## SUPPLIED ENTRIES
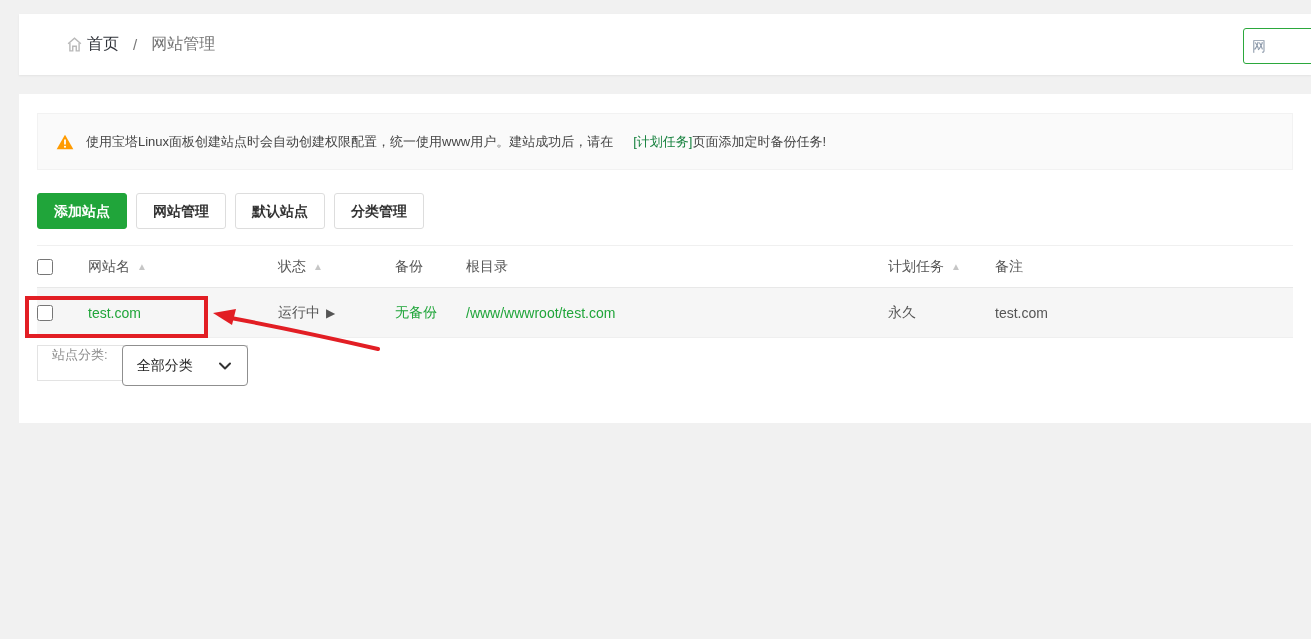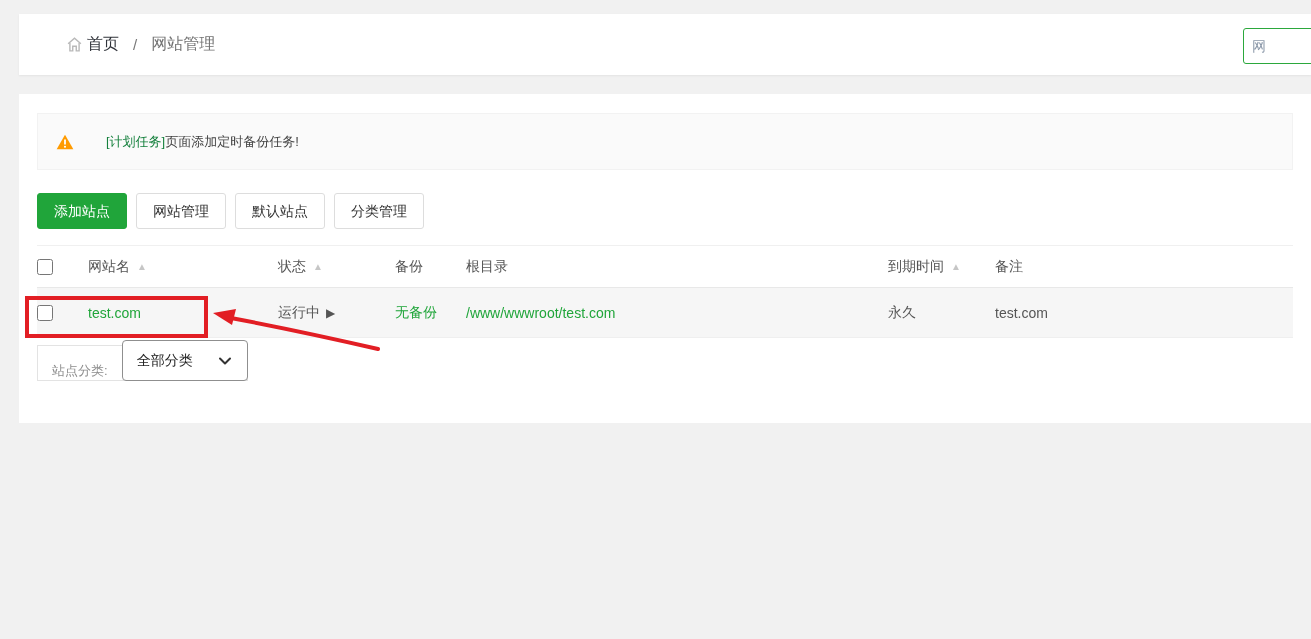--- a/index.html
+++ b/index.html
@@ -42,21 +42,21 @@
   .alert {
     position:absolute; left:18px; right:18px; top:19px; height:57px;
     background:#fafafa; border:1px solid #f2f2f2;
     display:flex; align-items:center; padding-left:18px;
     font-size:13px; color:#444;
   }
   .alert .warn-ic { width:18px; height:16px; margin-right:12px; flex:0 0 auto; }
   .alert a { color:#15803d; text-decoration:none;margin-left:20px; }
 
   
-  .toolbar { position:absolute; left:18px; top:99px; height:28px; display:flex; }
+  .toolbar { position:absolute; left:18px; top:99px; height:28px; display:flex;font-weight:bold; }
   .btn {
     height:36px; line-height:34px; padding:0 16px; margin-right:9px;
     font-size:14px; border-radius:3px; cursor:pointer;
     background:#fff; border:1px solid #ddd; color:#333;
     display:inline-block;
   }
   .btn.primary { background:#20a53a; border:1px solid #20a53a; color:#fff; }
 
   
   .site-table {
@@ -71,21 +71,21 @@
   .sort-ic { color:#c6c6c6; font-size:10px; margin-left:7px; vertical-align:1px; }
   .cb { width:16px; height:16px; accent-color:#fff; vertical-align:middle; }
   .green { color:#20a53a; }
   .grey  { color:#9a9a9a; }
   .site-link { color:#20a53a; text-decoration:none; }
   .play-ic { font-size:12px; margin-left:6px; }
 
   
   .filter-group {
     position:absolute; left:18px; top:251px; height:36px;
-    display:flex; align-items:flex-end;
+    display:flex; align-items:flex-start;
     border:1px solid #e3e3e3; background:#fff;
   }
   .filter-group .flabel { color:#8d8d8d; font-size:13px; padding:0 14px; }
   .filter-select {
     height:41px; margin:-1px -1px -1px 0;
     border:1px solid #8f8f8f; border-radius:4px; background:#fff;
     display:flex; align-items:center; padding:0 12px 0 14px;
     font-size:14px; color:#222; min-width:126px; cursor:pointer;
   }
   .filter-select .sel-txt { margin-right:26px; }
@@ -119,20 +119,21 @@
 <div class="panel">
 
   <div class="alert">
     <span class="warn-ic">
       <svg viewBox="0 0 20 18" width="18" height="16">
         <path d="M10 0.8 L19.4 17.2 H0.6 Z" fill="#ff9b00"></path>
         <rect x="9" y="6" width="2" height="6" rx="1" fill="#fff"></rect>
         <circle cx="10" cy="14.4" r="1.2" fill="#fff"></circle>
       </svg>
     </span>
+    <span>使用宝塔Linux面板创建站点时会自动创建权限配置，统一使用www用户。建站成功后，请在</span>
       <a href="#">[计划任务]</a>
       <span>页面添加定时备份任务!</span>
   </div>
 
   <div class="toolbar">
     <span class="btn primary">添加站点</span>
     <span class="btn">网站管理</span>
     <span class="btn">默认站点</span>
     <span class="btn">分类管理</span>
   </div>
@@ -156,21 +157,21 @@
         <th>
           <span>状态</span><span class="sort-ic">▲</span>
         </th>
         <th>
           <span>备份</span>
         </th>
         <th>
           <span>根目录</span>
         </th>
         <th>
-          <span>到期时间</span><span class="sort-ic">▲</span>
+          <span>计划任务</span><span class="sort-ic">▲</span>
         </th>
         <th>
           <span>备注</span>
         </th>
       </tr>
     </thead>
     <tbody>
       <tr>
         <td><input type="checkbox" class="cb" style=""></td>
         <td><a href="#" class="site-link">test.com</a></td>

## DIRECTIONS FOR THIS TASK
Repeat the preceding records precisely, and leave every picture out of the copy.

## RESULT OF THE TASK
--- a/index.html
+++ b/index.html
@@ -42,21 +42,21 @@
   .alert {
     position:absolute; left:18px; right:18px; top:19px; height:57px;
     background:#fafafa; border:1px solid #f2f2f2;
     display:flex; align-items:center; padding-left:18px;
     font-size:13px; color:#444;
   }
   .alert .warn-ic { width:18px; height:16px; margin-right:12px; flex:0 0 auto; }
   .alert a { color:#15803d; text-decoration:none;margin-left:20px; }
 
   
-  .toolbar { position:absolute; left:18px; top:99px; height:28px; display:flex; }
+  .toolbar { position:absolute; left:18px; top:99px; height:28px; display:flex;font-weight:bold; }
   .btn {
     height:36px; line-height:34px; padding:0 16px; margin-right:9px;
     font-size:14px; border-radius:3px; cursor:pointer;
     background:#fff; border:1px solid #ddd; color:#333;
     display:inline-block;
   }
   .btn.primary { background:#20a53a; border:1px solid #20a53a; color:#fff; }
 
   
   .site-table {
@@ -71,21 +71,21 @@
   .sort-ic { color:#c6c6c6; font-size:10px; margin-left:7px; vertical-align:1px; }
   .cb { width:16px; height:16px; accent-color:#fff; vertical-align:middle; }
   .green { color:#20a53a; }
   .grey  { color:#9a9a9a; }
   .site-link { color:#20a53a; text-decoration:none; }
   .play-ic { font-size:12px; margin-left:6px; }
 
   
   .filter-group {
     position:absolute; left:18px; top:251px; height:36px;
-    display:flex; align-items:flex-end;
+    display:flex; align-items:flex-start;
     border:1px solid #e3e3e3; background:#fff;
   }
   .filter-group .flabel { color:#8d8d8d; font-size:13px; padding:0 14px; }
   .filter-select {
     height:41px; margin:-1px -1px -1px 0;
     border:1px solid #8f8f8f; border-radius:4px; background:#fff;
     display:flex; align-items:center; padding:0 12px 0 14px;
     font-size:14px; color:#222; min-width:126px; cursor:pointer;
   }
   .filter-select .sel-txt { margin-right:26px; }
@@ -119,20 +119,21 @@
 <div class="panel">
 
   <div class="alert">
     <span class="warn-ic">
       <svg viewBox="0 0 20 18" width="18" height="16">
         <path d="M10 0.8 L19.4 17.2 H0.6 Z" fill="#ff9b00"></path>
         <rect x="9" y="6" width="2" height="6" rx="1" fill="#fff"></rect>
         <circle cx="10" cy="14.4" r="1.2" fill="#fff"></circle>
       </svg>
     </span>
+    <span>使用宝塔Linux面板创建站点时会自动创建权限配置，统一使用www用户。建站成功后，请在</span>
       <a href="#">[计划任务]</a>
       <span>页面添加定时备份任务!</span>
   </div>
 
   <div class="toolbar">
     <span class="btn primary">添加站点</span>
     <span class="btn">网站管理</span>
     <span class="btn">默认站点</span>
     <span class="btn">分类管理</span>
   </div>
@@ -156,21 +157,21 @@
         <th>
           <span>状态</span><span class="sort-ic">▲</span>
         </th>
         <th>
           <span>备份</span>
         </th>
         <th>
           <span>根目录</span>
         </th>
         <th>
-          <span>到期时间</span><span class="sort-ic">▲</span>
+          <span>计划任务</span><span class="sort-ic">▲</span>
         </th>
         <th>
           <span>备注</span>
         </th>
       </tr>
     </thead>
     <tbody>
       <tr>
         <td><input type="checkbox" class="cb" style=""></td>
         <td><a href="#" class="site-link">test.com</a></td>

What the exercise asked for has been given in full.